AMOVA for genetic diversity of studied papaya genotypes –

Results of AMOVA indicated that 11% of the total genetic diversity was due to differences between populations, while 89% of the overall genetic diversity was a result of differences within the population. A few possible reasons for the relatively higher variation differences might include the reproductive system (Luo et al. 2007), dispersion of the species among farmers (Ov et al. 2011), and evolutionary changes within the species. The outcome of this study shows that the samples within the subpopulation are genetically diverse and are useful as a potential material of parental line for a breeding program.

Wright’s F statistics –

A moderate genetic diversity (FST = 0.136) within the studied papaya germplasm was observed. A prominent genetic diversity can be seen in a larger population with a higher number of individuals (Chaluvadi et al. 2014). The negative FIS and FIT imply a low level of inbreeding, which can be related to the outcrossing nature of the papaya fruit (Brown et al. 2012).

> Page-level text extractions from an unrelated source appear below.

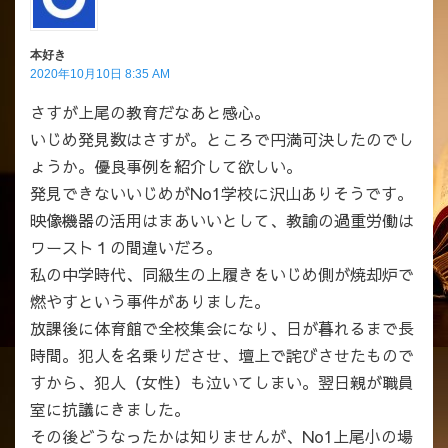
本好き
2020年10月10日 8:35 AM
さすが上尾の教育だなあと感心。
いじめ発見数はさすが。ところで円満可決したのでし
ょうか。優良事例を紹介して欲しい。
発見できないいじめがNo1学校に沢山ありそうです。
映像機器の活用はまあいいとして、教諭の過重労働は
ワースト１の間違いだろ。
私の中学時代、同級生の上履きをいじめ側が焼却炉で
燃やすという事件がありました。
放課後に体育館で全校集会になり、日が暮れるまで長
時間。犯人を名乗りださせ、壇上で詫びさせたもので
すから、犯人（女性）も泣いてしまい。翌日親が職員
室に抗議にきました。
その後どうなったかは知りませんが、No1上尾小の場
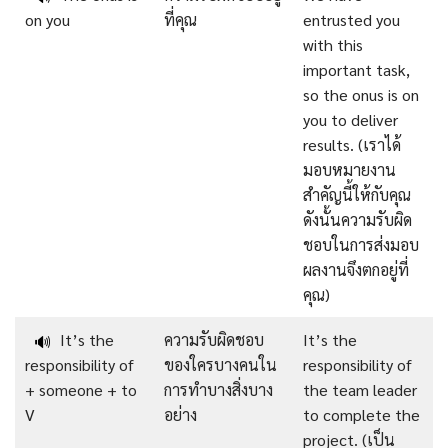
on you
ที่คุณ
entrusted you
with this
important task,
so the onus is on
you to deliver
results. (เราได้
มอบหมายงาน
สำคัญนี้ให้กับคุณ
ดังนั้นความรับผิด
ชอบในการส่งมอบ
ผลงานจึงตกอยู่ที่
คุณ)
It’s the
ความรับผิดชอบ
It’s the
🔊
responsibility of
ของใครบางคนใน
responsibility of
+ someone + to
การทำบางสิ่งบาง
the team leader
V
อย่าง
to complete the
project. (เป็น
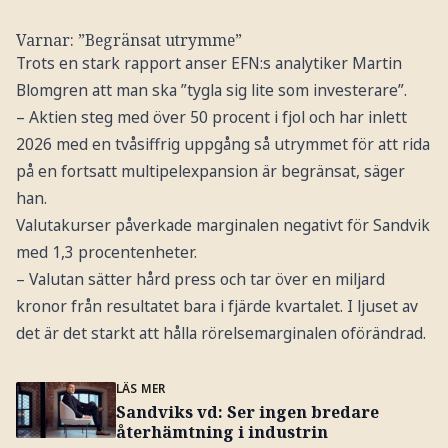
Varnar: ”Begränsat utrymme”
Trots en stark rapport anser EFN:s analytiker Martin
Blomgren att man ska ”tygla sig lite som investerare”.
– Aktien steg med över 50 procent i fjol och har inlett
2026 med en tvåsiffrig uppgång så utrymmet för att rida
på en fortsatt multipelexpansion är begränsat, säger
han.
Valutakurser påverkade marginalen negativt för Sandvik
med 1,3 procentenheter.
– Valutan sätter hård press och tar över en miljard
kronor från resultatet bara i fjärde kvartalet. I ljuset av
det är det starkt att hålla rörelsemarginalen oförändrad.
LÄS MER
Sandviks vd: Ser ingen bredare
återhämtning i industrin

An analysis of the diversity pattern of papaya genotypes obtained from different nations across the world was performed in this study. Several statistical methods used in this study showed that a series of variations are present among the studied 31 genotypes. Additionally, this study found that the variable materials used can serve as a fundamental source for the establishment of a mapping population and the choice of parental lines within any hybrid breeding program.